GIVEN INFORMATION:
%%

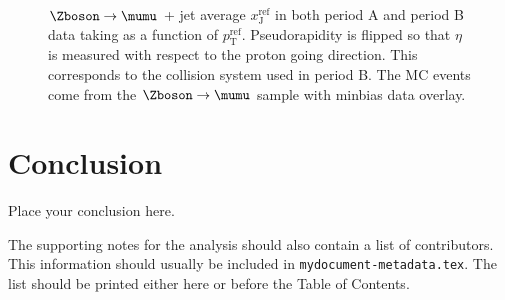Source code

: \documentclass[NOTE, atlasdraft=true, texlive=2016, USenglish]{\ATLASLATEXPATH atlasdoc}
\begin{document}
\begin{figure}[htbp]
{		\label{fig:xjzmumu4PABDO}
	}
	\caption{$\Zboson\rightarrow\mumu$ + jet average $x_{\text{J}}^{\text{ref}}$ in both period A and period B data taking as a function of $p_{\text{T}}^{\text{ref}}$. Pseudorapidity is flipped so that $\eta$ is measured with respect to the proton going direction. This corresponds to the collision system used in period B. The MC events come from the $\Zboson\rightarrow\mumu$ sample with minbias data overlay.}
	\label{fig:xjzmumuPABDO}
\end{figure}

\section{Conclusion}
\label{sec:conclusion}

Place your conclusion here.


\printbibliography
% 
% 

\clearpage
The supporting notes for the analysis should also contain a list of contributors.
This information should usually be included in \texttt{mydocument-metadata.tex}.
The list should be printed either here or before the Table of Contents.
\end{document}
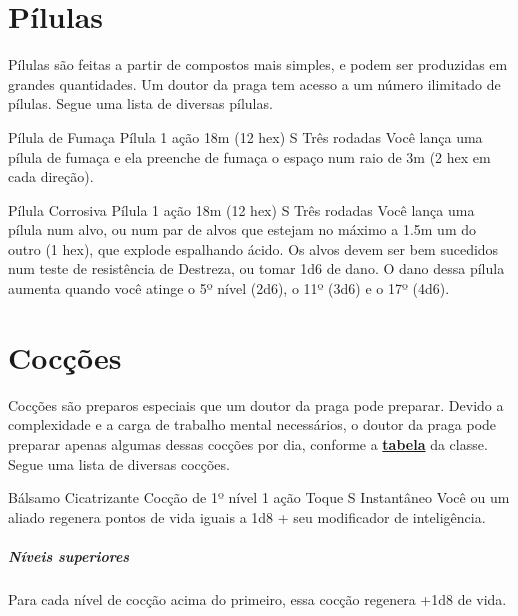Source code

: \documentclass[letterpaper,twocolumn,openany]{dndbook}
\begin{document}
	\section{Pílulas}
	\label{sec:pilulas}
	Pílulas são feitas a partir de compostos mais simples, e podem ser produzidas em grandes quantidades. Um doutor da praga tem acesso a um número ilimitado de pílulas. Segue uma lista de diversas pílulas.
	
	\spellheader%
	{Pílula de Fumaça}
	{Pílula}
	{1 ação}
	{18m (12 hex)}
	{S}
	{Três rodadas}
	Você lança uma pílula de fumaça e ela preenche de fumaça o espaço num raio de 3m (2 hex em cada direção).
	
	\spellheader%
	{Pílula Corrosiva}
	{Pílula}
	{1 ação}
	{18m (12 hex)}
	{S}
	{Três rodadas}
	Você lança uma pílula num alvo, ou num par de alvos que estejam no máximo a 1.5m um do outro (1 hex), que explode espalhando ácido. Os alvos devem ser bem sucedidos num teste de resistência de Destreza, ou tomar 1d6 de dano. O dano dessa pílula aumenta quando você atinge o 5º nível (2d6), o 11º (3d6) e o 17º (4d6).
	
	\section{Cocções}
	Cocções são preparos especiais que um doutor da praga pode preparar. Devido a complexidade e a carga de trabalho mental necessários, o doutor da praga pode preparar apenas algumas dessas cocções por dia, conforme a \hyperref[tab:doutor_da_praga]{\textbf{tabela}} da classe.
	Segue uma lista de diversas cocções.
	
	\spellheader%
	{Bálsamo Cicatrizante}
	{Cocção de 1º nível}
	{1 ação}
	{Toque}
	{S}
	{Instantâneo}
	Você ou um aliado regenera pontos de vida iguais a 1d8 + seu modificador de inteligência.
	\subparagraph{Níveis superiores} Para cada nível de cocção acima do primeiro, essa cocção regenera +1d8 de vida.
	
\end{document}
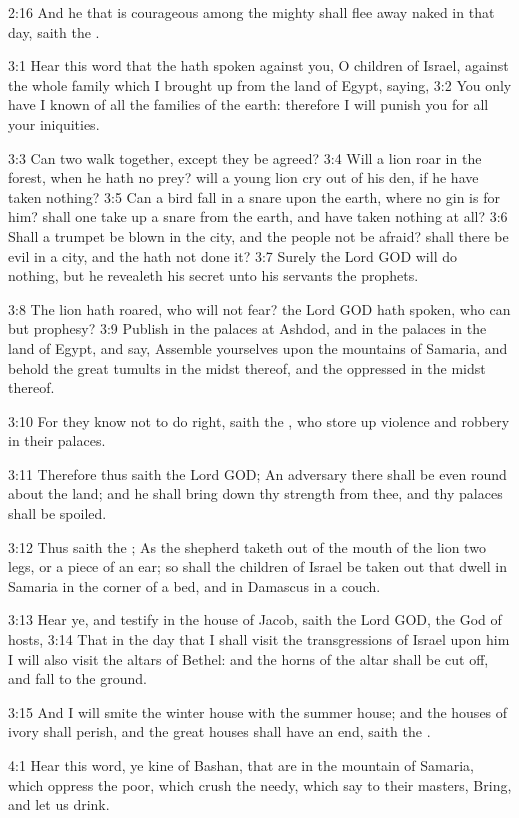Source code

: 2:16 And he that is courageous among the mighty shall flee away naked in that day, saith the \LORD.

3:1 Hear this word that the \LORD hath spoken against you, O children of Israel, against the whole family which I brought up from the land of Egypt, saying, 3:2 You only have I known of all the families of the earth: therefore I will punish you for all your iniquities.

3:3 Can two walk together, except they be agreed?  3:4 Will a lion roar in the forest, when he hath no prey? will a young lion cry out of his den, if he have taken nothing?  3:5 Can a bird fall in a snare upon the earth, where no gin is for him?  shall one take up a snare from the earth, and have taken nothing at all?  3:6 Shall a trumpet be blown in the city, and the people not be afraid?  shall there be evil in a city, and the \LORD hath not done it?  3:7 Surely the Lord GOD will do nothing, but he revealeth his secret unto his servants the prophets.

3:8 The lion hath roared, who will not fear? the Lord GOD hath spoken, who can but prophesy?  3:9 Publish in the palaces at Ashdod, and in the palaces in the land of Egypt, and say, Assemble yourselves upon the mountains of Samaria, and behold the great tumults in the midst thereof, and the oppressed in the midst thereof.

3:10 For they know not to do right, saith the \LORD, who store up violence and robbery in their palaces.

3:11 Therefore thus saith the Lord GOD; An adversary there shall be even round about the land; and he shall bring down thy strength from thee, and thy palaces shall be spoiled.

3:12 Thus saith the \LORD; As the shepherd taketh out of the mouth of the lion two legs, or a piece of an ear; so shall the children of Israel be taken out that dwell in Samaria in the corner of a bed, and in Damascus in a couch.

3:13 Hear ye, and testify in the house of Jacob, saith the Lord GOD, the God of hosts, 3:14 That in the day that I shall visit the transgressions of Israel upon him I will also visit the altars of Bethel: and the horns of the altar shall be cut off, and fall to the ground.

3:15 And I will smite the winter house with the summer house; and the houses of ivory shall perish, and the great houses shall have an end, saith the \LORD.

4:1 Hear this word, ye kine of Bashan, that are in the mountain of Samaria, which oppress the poor, which crush the needy, which say to their masters, Bring, and let us drink.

%%

INSTRUCTIONS TO FOLLOW: From the records, copy every line that has the string "nível" in it.

ANSWER BOX:
	Você lança uma pílula num alvo, ou num par de alvos que estejam no máximo a 1.5m um do outro (1 hex), que explode espalhando ácido. Os alvos devem ser bem sucedidos num teste de resistência de Destreza, ou tomar 1d6 de dano. O dano dessa pílula aumenta quando você atinge o 5º nível (2d6), o 11º (3d6) e o 17º (4d6).
	{Cocção de 1º nível}
	\subparagraph{Níveis superiores} Para cada nível de cocção acima do primeiro, essa cocção regenera +1d8 de vida.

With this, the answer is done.